**Given passage**
▶
Tuesday, February 1, 2011

Island Hopping in the Philippines

This morning we are both up before the sun, and move to the daybed on the balcony to lazily watch the sun come up.  We enjoy a late breakfast—I have fallen into a route of smoked fish, cheese, croissant, and fruit (usually dried apricots and prunes)—before we are off island hopping.

Our first stop is Vigan or "Snake" Island, so named for the curving sandbar that connects this tiny island to the mainland at low tide.  There is a short hike up to the high point where we discover a lovely view of the entire Bacuit Bay.
◀
**What you need to do**
(1) Sum up the island hopping entry in two sentences.
(2) Print the part of the island hopping entry that opens with the words containing "Island Hopping in" and closes with "entire Bacuit Bay.", keeping every character the same.
(3) Proceed with the island hopping entry, picking up right after its final sentence.

**Entries provided**
▶
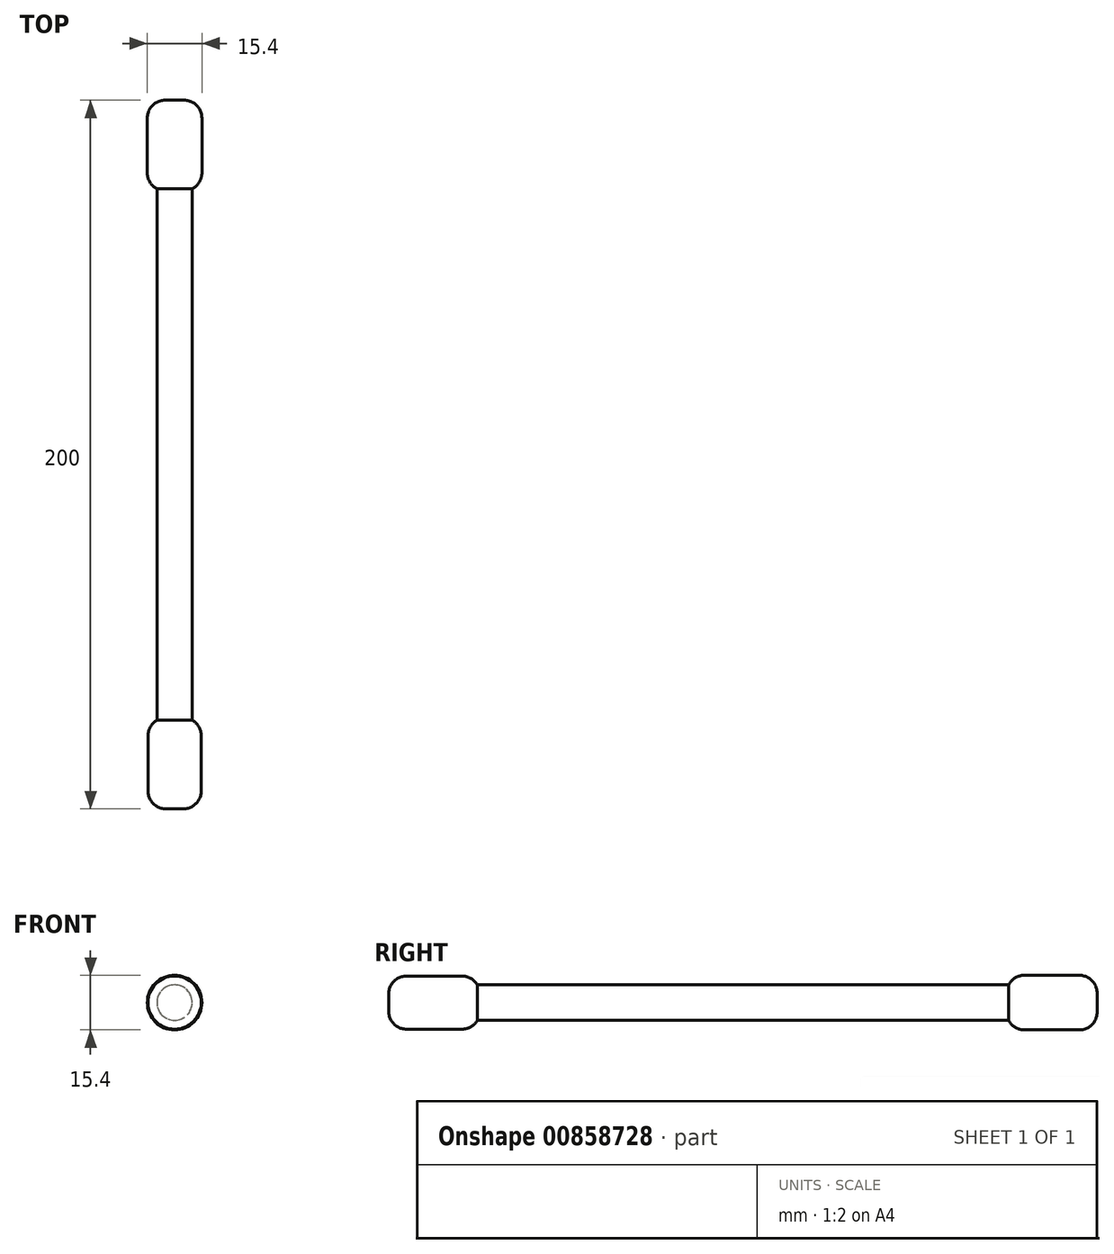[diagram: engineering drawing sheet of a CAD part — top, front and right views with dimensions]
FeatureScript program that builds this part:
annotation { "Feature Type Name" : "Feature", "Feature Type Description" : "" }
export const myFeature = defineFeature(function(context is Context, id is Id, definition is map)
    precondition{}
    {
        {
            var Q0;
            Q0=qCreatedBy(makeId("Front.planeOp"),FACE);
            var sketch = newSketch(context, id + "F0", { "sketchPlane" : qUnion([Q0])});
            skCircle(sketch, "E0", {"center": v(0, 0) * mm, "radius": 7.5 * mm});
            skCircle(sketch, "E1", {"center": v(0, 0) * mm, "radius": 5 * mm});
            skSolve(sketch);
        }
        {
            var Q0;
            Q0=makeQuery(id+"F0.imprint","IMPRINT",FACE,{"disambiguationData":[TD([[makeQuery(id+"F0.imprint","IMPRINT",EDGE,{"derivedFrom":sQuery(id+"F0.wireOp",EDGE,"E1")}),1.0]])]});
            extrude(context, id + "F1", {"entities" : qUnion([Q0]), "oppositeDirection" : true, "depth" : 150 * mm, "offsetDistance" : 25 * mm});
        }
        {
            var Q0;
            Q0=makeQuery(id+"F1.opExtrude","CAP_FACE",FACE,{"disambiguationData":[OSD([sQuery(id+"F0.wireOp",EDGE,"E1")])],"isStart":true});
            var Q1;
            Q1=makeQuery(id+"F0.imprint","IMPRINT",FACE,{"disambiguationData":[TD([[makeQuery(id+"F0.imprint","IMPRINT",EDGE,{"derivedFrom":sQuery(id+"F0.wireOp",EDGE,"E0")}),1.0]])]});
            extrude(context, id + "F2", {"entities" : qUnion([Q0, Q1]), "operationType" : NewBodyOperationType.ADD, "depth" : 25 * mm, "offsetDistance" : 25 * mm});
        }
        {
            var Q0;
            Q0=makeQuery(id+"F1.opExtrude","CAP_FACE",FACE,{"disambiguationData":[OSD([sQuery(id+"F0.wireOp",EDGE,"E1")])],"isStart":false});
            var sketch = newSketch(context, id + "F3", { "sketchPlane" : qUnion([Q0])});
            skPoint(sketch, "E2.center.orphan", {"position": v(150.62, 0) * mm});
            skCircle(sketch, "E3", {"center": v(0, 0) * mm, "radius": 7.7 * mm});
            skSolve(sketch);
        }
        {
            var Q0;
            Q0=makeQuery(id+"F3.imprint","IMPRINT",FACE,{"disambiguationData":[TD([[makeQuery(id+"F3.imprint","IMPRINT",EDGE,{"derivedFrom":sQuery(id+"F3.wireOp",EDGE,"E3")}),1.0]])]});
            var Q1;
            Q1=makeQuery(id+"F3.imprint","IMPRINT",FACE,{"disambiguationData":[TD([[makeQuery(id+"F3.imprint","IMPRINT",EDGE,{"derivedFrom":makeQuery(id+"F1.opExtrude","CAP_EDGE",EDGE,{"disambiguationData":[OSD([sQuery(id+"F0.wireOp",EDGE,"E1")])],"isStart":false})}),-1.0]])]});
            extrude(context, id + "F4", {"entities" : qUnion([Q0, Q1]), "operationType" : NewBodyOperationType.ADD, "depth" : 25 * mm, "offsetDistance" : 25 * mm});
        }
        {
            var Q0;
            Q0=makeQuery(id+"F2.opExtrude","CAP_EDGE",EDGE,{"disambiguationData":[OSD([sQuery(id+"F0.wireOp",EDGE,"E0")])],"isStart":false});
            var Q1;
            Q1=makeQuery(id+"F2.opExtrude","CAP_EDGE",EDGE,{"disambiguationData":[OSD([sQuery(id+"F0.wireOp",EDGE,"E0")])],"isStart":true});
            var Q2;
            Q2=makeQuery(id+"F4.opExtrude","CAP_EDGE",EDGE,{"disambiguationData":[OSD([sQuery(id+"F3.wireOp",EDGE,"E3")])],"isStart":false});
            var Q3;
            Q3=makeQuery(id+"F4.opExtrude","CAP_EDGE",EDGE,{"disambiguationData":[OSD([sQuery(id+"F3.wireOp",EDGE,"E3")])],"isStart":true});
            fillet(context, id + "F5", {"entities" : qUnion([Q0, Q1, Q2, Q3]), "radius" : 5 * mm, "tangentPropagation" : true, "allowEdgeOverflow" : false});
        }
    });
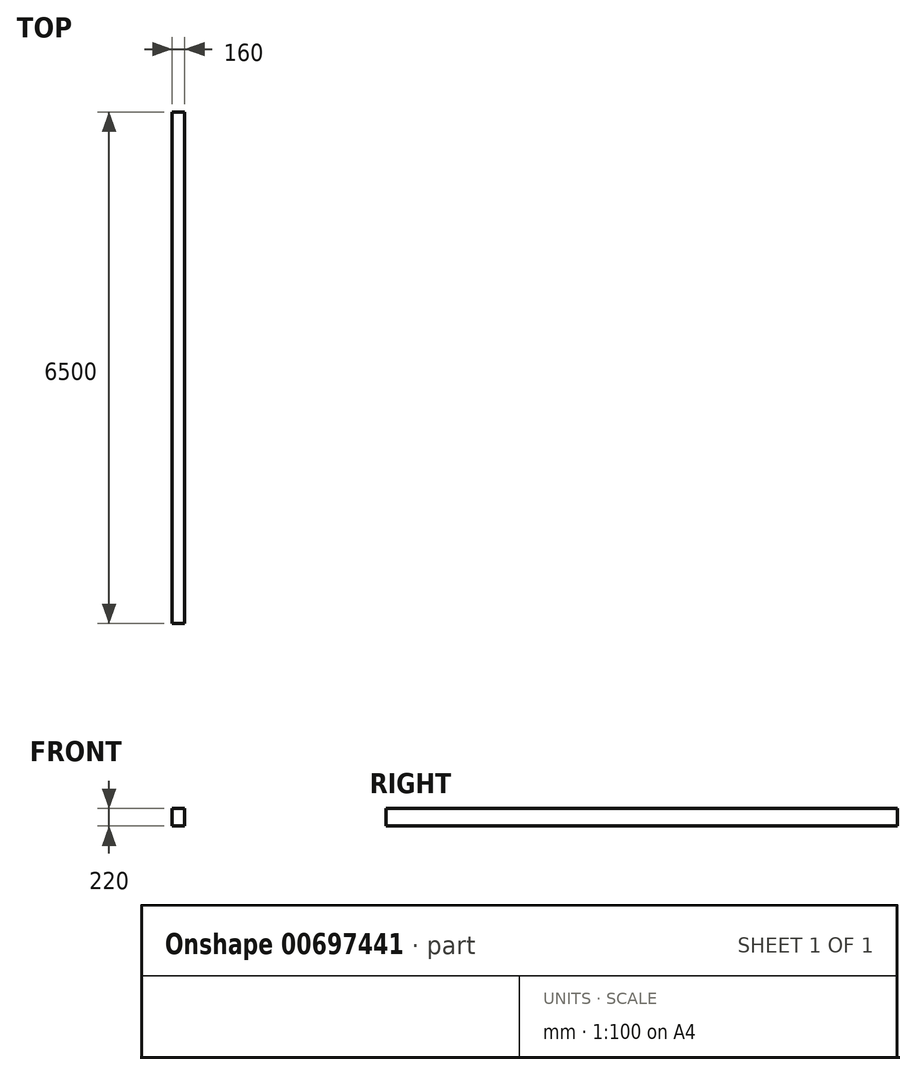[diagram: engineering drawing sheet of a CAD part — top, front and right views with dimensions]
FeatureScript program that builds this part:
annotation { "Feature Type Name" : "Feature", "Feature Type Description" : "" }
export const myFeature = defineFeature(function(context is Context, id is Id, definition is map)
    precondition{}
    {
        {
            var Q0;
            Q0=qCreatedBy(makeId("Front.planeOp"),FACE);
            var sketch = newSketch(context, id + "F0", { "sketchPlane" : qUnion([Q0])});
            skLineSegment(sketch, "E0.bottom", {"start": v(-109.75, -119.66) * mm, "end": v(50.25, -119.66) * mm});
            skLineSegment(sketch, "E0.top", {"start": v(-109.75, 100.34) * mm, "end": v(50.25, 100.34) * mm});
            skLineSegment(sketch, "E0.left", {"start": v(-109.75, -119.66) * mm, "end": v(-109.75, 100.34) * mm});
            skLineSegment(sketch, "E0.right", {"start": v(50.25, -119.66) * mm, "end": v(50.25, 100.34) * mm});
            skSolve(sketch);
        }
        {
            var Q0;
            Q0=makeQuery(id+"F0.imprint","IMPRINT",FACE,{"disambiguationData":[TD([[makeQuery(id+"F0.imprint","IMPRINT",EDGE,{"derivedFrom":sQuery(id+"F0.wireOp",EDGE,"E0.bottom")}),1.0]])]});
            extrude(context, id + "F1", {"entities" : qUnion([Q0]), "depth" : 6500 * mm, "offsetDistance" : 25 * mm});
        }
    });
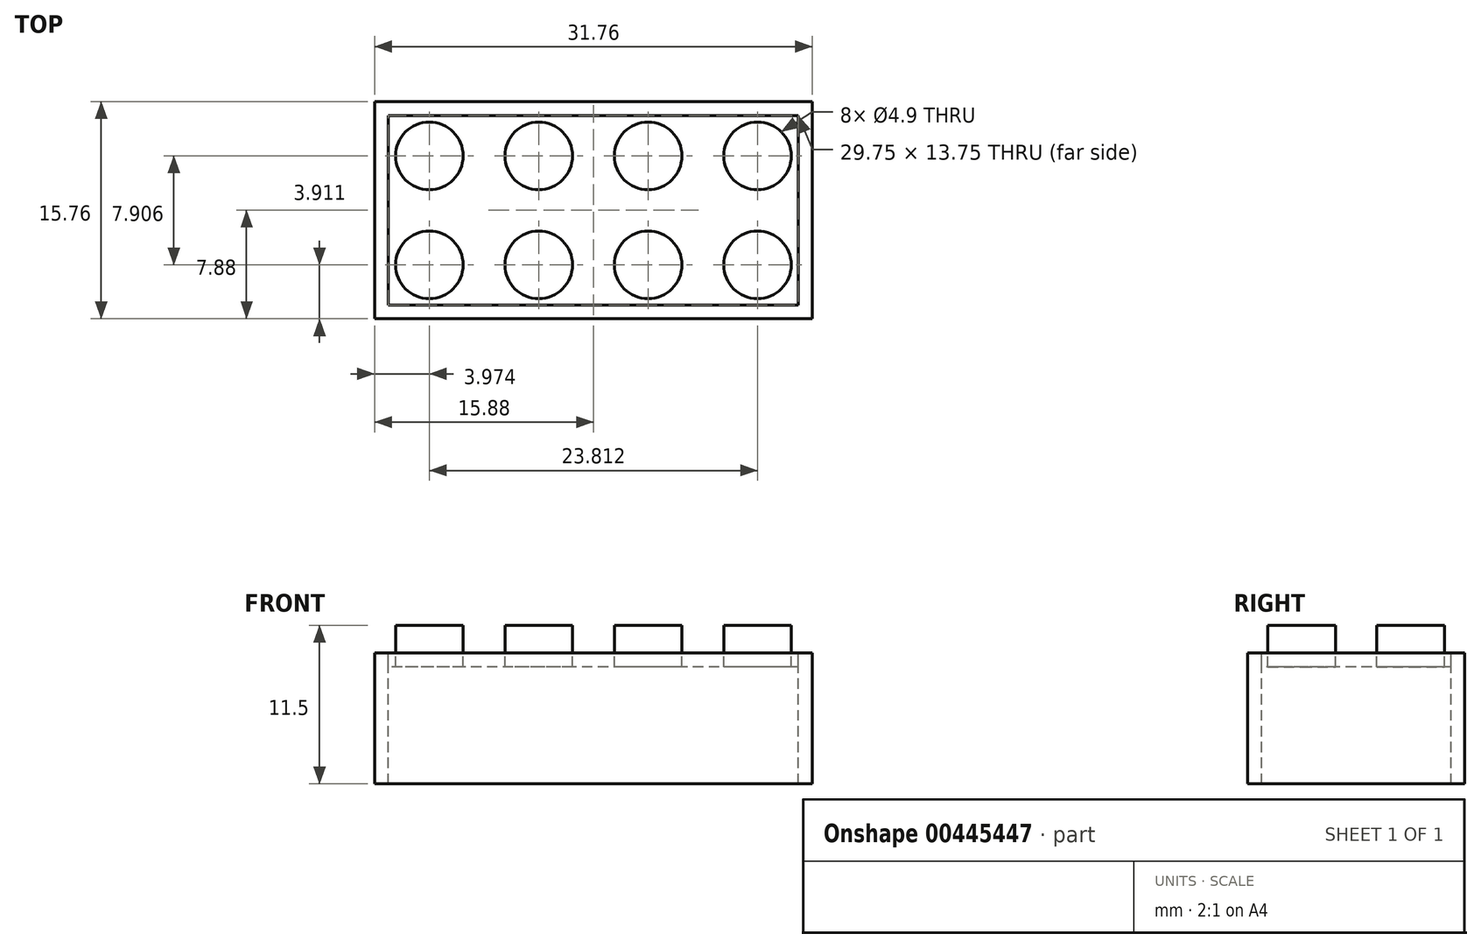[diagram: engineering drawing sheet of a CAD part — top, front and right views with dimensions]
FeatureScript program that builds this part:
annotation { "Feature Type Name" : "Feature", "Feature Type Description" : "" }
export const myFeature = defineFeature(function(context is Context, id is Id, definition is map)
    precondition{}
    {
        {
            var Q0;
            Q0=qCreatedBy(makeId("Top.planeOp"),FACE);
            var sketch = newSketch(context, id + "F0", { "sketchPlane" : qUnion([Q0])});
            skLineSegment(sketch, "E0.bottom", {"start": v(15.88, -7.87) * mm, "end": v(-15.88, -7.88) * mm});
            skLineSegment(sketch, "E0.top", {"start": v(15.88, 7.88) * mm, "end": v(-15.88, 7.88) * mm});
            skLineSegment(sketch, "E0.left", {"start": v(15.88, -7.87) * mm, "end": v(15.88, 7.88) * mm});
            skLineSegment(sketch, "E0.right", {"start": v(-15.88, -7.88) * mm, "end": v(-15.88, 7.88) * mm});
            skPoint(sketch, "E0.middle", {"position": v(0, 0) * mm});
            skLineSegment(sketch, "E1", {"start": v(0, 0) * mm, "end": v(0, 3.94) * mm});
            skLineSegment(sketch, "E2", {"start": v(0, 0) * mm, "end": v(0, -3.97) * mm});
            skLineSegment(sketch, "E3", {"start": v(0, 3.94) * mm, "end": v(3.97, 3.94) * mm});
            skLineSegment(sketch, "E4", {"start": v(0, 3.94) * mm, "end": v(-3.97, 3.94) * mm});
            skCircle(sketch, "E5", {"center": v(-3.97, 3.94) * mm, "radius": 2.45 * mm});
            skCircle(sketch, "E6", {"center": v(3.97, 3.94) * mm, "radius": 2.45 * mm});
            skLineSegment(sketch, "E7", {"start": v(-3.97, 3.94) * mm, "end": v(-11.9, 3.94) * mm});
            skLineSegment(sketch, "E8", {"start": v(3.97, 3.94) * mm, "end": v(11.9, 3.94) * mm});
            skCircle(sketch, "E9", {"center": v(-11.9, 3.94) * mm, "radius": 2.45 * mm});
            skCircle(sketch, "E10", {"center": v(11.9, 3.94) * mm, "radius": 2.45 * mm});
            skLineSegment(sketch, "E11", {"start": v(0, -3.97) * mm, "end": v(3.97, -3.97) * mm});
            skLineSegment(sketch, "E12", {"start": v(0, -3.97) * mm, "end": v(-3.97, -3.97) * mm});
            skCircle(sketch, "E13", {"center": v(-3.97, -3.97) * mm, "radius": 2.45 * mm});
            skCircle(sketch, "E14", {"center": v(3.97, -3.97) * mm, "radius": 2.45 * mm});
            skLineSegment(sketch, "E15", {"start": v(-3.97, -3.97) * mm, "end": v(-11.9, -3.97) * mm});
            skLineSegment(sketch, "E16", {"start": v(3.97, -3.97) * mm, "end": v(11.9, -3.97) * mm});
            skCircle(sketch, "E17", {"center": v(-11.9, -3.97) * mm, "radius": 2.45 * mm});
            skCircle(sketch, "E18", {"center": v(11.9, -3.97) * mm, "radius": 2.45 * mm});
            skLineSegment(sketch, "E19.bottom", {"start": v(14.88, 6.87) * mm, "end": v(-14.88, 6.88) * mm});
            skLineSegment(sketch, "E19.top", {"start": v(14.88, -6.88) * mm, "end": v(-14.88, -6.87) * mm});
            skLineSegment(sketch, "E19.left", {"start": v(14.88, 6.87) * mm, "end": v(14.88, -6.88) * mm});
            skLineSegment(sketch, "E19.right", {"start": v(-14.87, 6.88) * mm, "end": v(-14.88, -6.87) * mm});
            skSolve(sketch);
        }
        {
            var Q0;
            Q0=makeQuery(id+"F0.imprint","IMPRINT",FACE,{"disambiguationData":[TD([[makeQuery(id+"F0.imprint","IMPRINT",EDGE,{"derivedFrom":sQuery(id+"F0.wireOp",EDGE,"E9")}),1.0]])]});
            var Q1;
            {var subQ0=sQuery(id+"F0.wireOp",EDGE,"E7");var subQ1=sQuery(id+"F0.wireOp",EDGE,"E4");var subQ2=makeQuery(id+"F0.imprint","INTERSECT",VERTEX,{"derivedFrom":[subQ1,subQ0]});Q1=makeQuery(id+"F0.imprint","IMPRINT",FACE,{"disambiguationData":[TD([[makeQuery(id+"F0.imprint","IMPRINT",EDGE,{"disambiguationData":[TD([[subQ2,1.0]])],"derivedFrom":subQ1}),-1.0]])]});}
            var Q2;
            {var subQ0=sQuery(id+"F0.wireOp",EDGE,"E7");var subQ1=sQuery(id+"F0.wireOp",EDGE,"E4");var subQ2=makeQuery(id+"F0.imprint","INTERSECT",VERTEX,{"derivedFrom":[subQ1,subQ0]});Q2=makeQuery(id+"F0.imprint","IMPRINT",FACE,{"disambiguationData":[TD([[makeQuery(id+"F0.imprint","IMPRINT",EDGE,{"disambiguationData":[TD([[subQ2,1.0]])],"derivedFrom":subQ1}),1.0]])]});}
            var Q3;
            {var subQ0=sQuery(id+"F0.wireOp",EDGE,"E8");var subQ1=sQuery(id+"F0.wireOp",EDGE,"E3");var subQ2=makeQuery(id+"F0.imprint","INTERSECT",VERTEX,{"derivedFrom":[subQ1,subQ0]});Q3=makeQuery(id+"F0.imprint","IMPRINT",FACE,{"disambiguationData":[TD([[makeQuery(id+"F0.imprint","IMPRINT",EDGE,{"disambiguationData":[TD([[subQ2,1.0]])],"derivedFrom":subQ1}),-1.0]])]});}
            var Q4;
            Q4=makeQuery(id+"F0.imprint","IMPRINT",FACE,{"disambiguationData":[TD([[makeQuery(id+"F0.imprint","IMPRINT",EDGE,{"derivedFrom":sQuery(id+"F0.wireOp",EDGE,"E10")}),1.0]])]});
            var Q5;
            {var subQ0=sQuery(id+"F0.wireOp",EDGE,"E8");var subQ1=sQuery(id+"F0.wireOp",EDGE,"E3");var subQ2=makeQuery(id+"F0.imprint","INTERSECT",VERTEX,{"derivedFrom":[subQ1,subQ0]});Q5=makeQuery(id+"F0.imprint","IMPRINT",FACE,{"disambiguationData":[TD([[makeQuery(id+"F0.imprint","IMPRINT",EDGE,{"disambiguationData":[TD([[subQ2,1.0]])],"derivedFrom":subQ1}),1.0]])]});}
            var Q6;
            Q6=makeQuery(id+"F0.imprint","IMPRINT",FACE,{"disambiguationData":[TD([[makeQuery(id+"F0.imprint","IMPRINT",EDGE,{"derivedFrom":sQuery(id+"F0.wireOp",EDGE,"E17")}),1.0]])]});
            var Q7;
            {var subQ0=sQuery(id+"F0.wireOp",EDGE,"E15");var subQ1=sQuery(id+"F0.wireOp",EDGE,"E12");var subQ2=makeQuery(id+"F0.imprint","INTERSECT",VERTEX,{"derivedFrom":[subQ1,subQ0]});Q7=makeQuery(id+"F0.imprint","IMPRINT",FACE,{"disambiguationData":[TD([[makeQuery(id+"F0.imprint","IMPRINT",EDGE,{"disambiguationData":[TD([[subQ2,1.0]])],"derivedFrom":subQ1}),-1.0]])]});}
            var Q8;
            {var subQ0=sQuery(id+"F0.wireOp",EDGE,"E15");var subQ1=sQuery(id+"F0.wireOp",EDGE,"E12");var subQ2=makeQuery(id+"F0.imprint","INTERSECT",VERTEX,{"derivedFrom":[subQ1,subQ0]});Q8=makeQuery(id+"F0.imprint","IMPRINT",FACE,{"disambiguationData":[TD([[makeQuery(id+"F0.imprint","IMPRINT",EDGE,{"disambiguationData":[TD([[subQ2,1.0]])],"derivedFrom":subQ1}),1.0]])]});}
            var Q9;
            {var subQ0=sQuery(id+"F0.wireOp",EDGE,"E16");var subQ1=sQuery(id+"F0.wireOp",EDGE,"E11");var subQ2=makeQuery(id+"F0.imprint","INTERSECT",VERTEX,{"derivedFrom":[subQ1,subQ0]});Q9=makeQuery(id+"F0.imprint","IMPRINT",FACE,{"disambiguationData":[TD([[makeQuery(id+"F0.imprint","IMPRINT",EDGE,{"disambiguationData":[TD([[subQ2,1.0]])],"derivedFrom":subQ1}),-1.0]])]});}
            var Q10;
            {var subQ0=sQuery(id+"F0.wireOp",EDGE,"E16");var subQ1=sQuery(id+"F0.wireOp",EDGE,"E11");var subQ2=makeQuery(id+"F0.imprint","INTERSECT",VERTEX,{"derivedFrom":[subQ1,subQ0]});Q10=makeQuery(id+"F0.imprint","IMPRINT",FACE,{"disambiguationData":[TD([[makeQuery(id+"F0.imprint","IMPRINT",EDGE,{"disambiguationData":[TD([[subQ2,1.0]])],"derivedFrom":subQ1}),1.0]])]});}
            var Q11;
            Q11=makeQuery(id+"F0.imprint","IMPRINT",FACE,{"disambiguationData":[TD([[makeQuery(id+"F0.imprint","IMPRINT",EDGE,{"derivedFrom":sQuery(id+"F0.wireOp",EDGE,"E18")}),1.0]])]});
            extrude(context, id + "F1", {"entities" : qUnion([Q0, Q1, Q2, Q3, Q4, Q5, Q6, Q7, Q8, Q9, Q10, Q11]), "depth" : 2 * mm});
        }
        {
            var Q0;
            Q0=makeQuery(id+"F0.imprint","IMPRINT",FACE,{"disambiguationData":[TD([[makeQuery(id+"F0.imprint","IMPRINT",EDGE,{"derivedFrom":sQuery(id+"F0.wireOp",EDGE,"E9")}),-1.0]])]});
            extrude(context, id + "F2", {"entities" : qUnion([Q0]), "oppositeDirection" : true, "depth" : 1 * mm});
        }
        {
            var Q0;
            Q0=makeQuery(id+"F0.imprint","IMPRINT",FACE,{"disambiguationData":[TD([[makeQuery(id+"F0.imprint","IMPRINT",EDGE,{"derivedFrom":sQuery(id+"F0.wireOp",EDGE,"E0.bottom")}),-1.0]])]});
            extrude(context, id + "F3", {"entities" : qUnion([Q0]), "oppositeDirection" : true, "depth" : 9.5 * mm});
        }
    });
◀
**Solved tasks**
(1) The two travelers rise before dawn, watch the sunrise from the balcony daybed, and eat a late breakfast before setting off island hopping. Their first stop is Vigan, or "Snake" Island, named for the curving sandbar that joins it to the mainland at low tide, where a short hike to the high point gives a view of all of Bacuit Bay.

(2)
Island Hopping in the Philippines

This morning we are both up before the sun, and move to the daybed on the balcony to lazily watch the sun come up.  We enjoy a late breakfast—I have fallen into a route of smoked fish, cheese, croissant, and fruit (usually dried apricots and prunes)—before we are off island hopping.

Our first stop is Vigan or "Snake" Island, so named for the curving sandbar that connects this tiny island to the mainland at low tide.  There is a short hike up to the high point where we discover a lovely view of the entire Bacuit Bay.

(3)
View from top of Snake Island

On the boat we introduce ourselves to a Filipino family from Chicago and have an interesting morning getting to know them.  Both Renee and Susan were raised in the states, but still have family in the Philippines.  They are accompanied by their two adult daughters and son-in-law.  There is also a young Japanese couple who have happened to be on some of the same excursions as us.  They seem very happy; always smiling and taking photos while making funny faces.  They are so cute, and I enjoy watching them as they seem to be having such a great time.   Another family on the boat is from Mexico City who have been living in Shanghai for the past five years.  With them is their six year old daughter who is fluent in Spanish, English and Chinese.

Our second stop is Cudugnon Cave, where we crawl through a small opening in the limestone cliff into a large cave.  There are many sparrows here, but unlike their cliff dwelling cousins their nests are made of a mixture of saliva and grass—instead of pure saliva, which is so sought after for making bird’s nest soup—and so their nests are not hunted.  Chito tells us that there were human bones discovered here from people who hid in this cave during WWII; creepy.  We all take photos of each other and Chito even takes a group shot of the “Americans.”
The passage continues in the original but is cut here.